His hands were shaking. The gun barrel was going

up and down while Peter was trying to aim at the source of the voice. There was a man at the end of the ladder, holding the book in which the inspecting officers leave their remarks.

"What's up, bro? Did you fall asleep? Or you were hiding to smoke?" said the man.

"No, sir..." Peter stammered as he was searching for an excuse. At the same time, he was trying to see the rank of the man, but he could not distinguish his badge since a cloud had covered the moon, reducing the light. "... but I was freezing to death ... I went inside, trying to warm up a little ... I didn't see you..." he finally managed to throw some words.

"You are reckless, my friend. And when someone is reckless, he hurts himself. But most of all he hurts those whom he has promised to love..." was the answer.

The strange man wrote something in the book, left it where it was before, and he walked away without saying anything else. Peter had left dumbfounded watching him walking parallel to the barbed wire. In a little while, he got lost behind a thicket.

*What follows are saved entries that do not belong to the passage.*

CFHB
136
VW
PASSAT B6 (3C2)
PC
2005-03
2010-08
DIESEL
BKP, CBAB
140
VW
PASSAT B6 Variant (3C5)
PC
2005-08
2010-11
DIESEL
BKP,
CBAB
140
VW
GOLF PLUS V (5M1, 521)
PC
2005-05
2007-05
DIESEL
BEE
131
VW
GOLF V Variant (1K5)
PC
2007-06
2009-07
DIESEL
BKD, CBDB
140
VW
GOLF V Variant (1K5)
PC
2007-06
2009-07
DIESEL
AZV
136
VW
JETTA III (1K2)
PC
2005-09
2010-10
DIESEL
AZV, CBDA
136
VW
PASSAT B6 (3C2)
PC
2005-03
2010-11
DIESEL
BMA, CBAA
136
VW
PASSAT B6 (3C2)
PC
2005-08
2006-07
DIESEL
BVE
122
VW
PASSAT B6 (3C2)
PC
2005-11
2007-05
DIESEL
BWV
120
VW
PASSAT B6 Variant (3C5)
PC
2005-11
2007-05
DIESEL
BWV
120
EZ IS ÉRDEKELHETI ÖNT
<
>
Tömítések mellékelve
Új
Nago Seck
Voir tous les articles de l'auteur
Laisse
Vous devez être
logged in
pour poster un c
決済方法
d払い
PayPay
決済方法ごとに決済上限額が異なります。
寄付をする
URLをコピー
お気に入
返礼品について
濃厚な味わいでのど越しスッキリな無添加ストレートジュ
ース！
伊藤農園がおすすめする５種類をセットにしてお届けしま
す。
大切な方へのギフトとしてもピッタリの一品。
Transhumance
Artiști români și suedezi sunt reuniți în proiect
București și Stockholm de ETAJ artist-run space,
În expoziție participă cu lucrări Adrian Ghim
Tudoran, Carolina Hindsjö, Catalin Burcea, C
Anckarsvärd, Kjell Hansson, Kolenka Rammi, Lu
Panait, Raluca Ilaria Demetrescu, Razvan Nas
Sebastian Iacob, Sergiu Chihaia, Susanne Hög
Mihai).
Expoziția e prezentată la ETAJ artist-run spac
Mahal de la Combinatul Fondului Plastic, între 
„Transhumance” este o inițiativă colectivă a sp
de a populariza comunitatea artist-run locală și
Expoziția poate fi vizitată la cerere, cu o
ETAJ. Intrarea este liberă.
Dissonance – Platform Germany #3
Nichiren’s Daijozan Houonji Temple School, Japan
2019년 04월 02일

Peter fell on the railing and almost collapsed. "Excellent! The guy has definitely written an awful report, and that means some days in prison for me. Goddamned officers!..." he growled.

Peter decided to go down the stairs and find out what this jackass had written. He checked around and cautiously began to descend step by step.

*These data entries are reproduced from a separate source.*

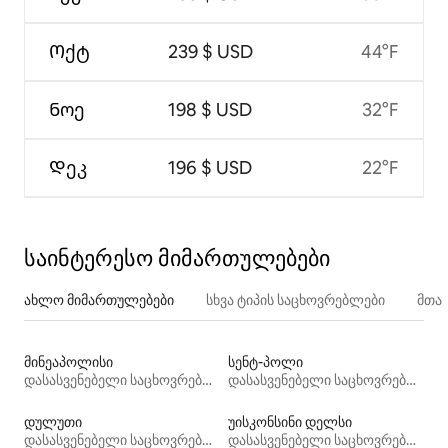
Ოქტ
239 $ USD
44°F
Ნოე
198 $ USD
32°F
Დეკ
196 $ USD
22°F
საინტერესო მიმართულებები
ახლო მიმართულებები
სხვა ტიპის საცხოვრებლები
მთა
მინეაპოლისი
სენტ-პოლი
დასასვენებელი საცხოვრებლები
დასასვენებელი საცხოვრებლები
დულუთი
უისკონსინი დელსი
დასასვენებელი საცხოვრებლები
დასასვენებელი საცხოვრებლები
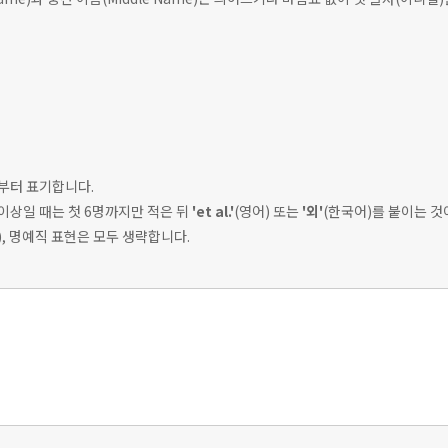
)부터 표기합니다.
 이상일 때는 첫 6명까지만 적은 뒤
'et al.'
(영어) 또는
'외'
(한국어)를 붙이는 것
등), 명예직 표현은 모두 생략합니다.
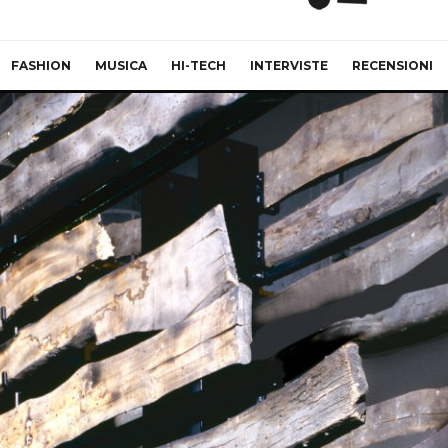
FASHION
MUSICA
HI-TECH
INTERVISTE
RECENSIONI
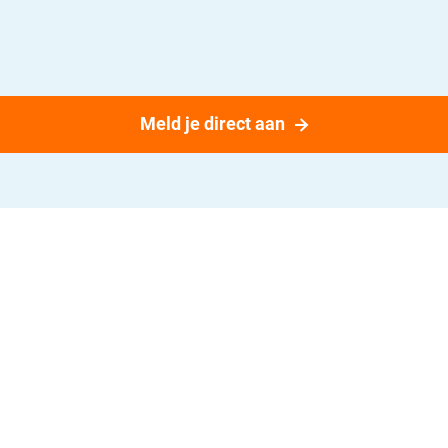
Meld je direct aan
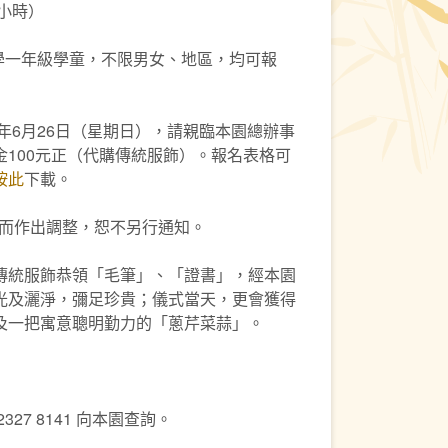
2小時）
小學一年級學童，不限男女、地區，均可報
2年6月26日（星期日），請親臨本園總辦事
100元正（代購傳統服飾）。報名表格可
按此
下載。
況而作出調整，恕不另行通知。
傳統服飾恭領「毛筆」、「證書」，經本園
光及灑淨，彌足珍貴；儀式當天，更會獲得
及一把寓意聰明勤力的「蔥芹菜蒜」。
27 8141 向本園查詢。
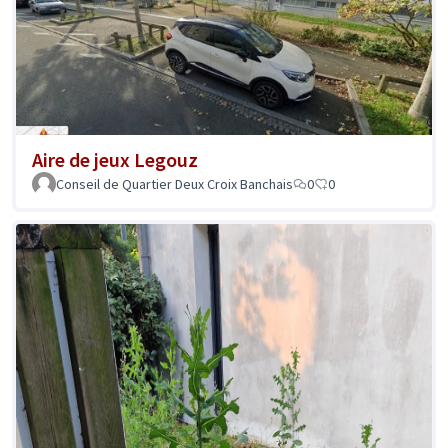
Aire de jeux Legouz
Conseil de Quartier Deux Croix Banchais
0
0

A question tormented his mind! "How the hell didn't I see him when I checked before I got in?" Calculating now the time someone would need to cross the clearing, Peter was sure that when he came out to check, the officer should be in the middle of it. "So, how the hell did I manage to miss him?"

At that moment, the moon came out of the clouds, and the light shone on the icy snow. For a second, it blinded him. When his eyes got used to the moonlight again, he noticed something that sent shivers down his spine. There were no footprints in the snow anywhere in the direction the man had gone. And when he looked more carefully, he saw that the only trails were his own and those of the previous guard.

"What the hell is going on here?" he whispered.

Peter bent to pick up the notebook. In the moonlight, he saw what the man had written.

***

The patrol soldiers ran like crazy when they heard Peter's screams. They found him in a state of shock, trembling all over, hitting his face with the notebook and shouting. They tried to calm him down, and it took them several minutes to dislodge the pad from his hands. They read the last report:

"My brother, why don't you take care of her? Why do you make her miserable? Don't forget what you have pledged.

Andreas".

Coming back to where you started is not the same as never leaving.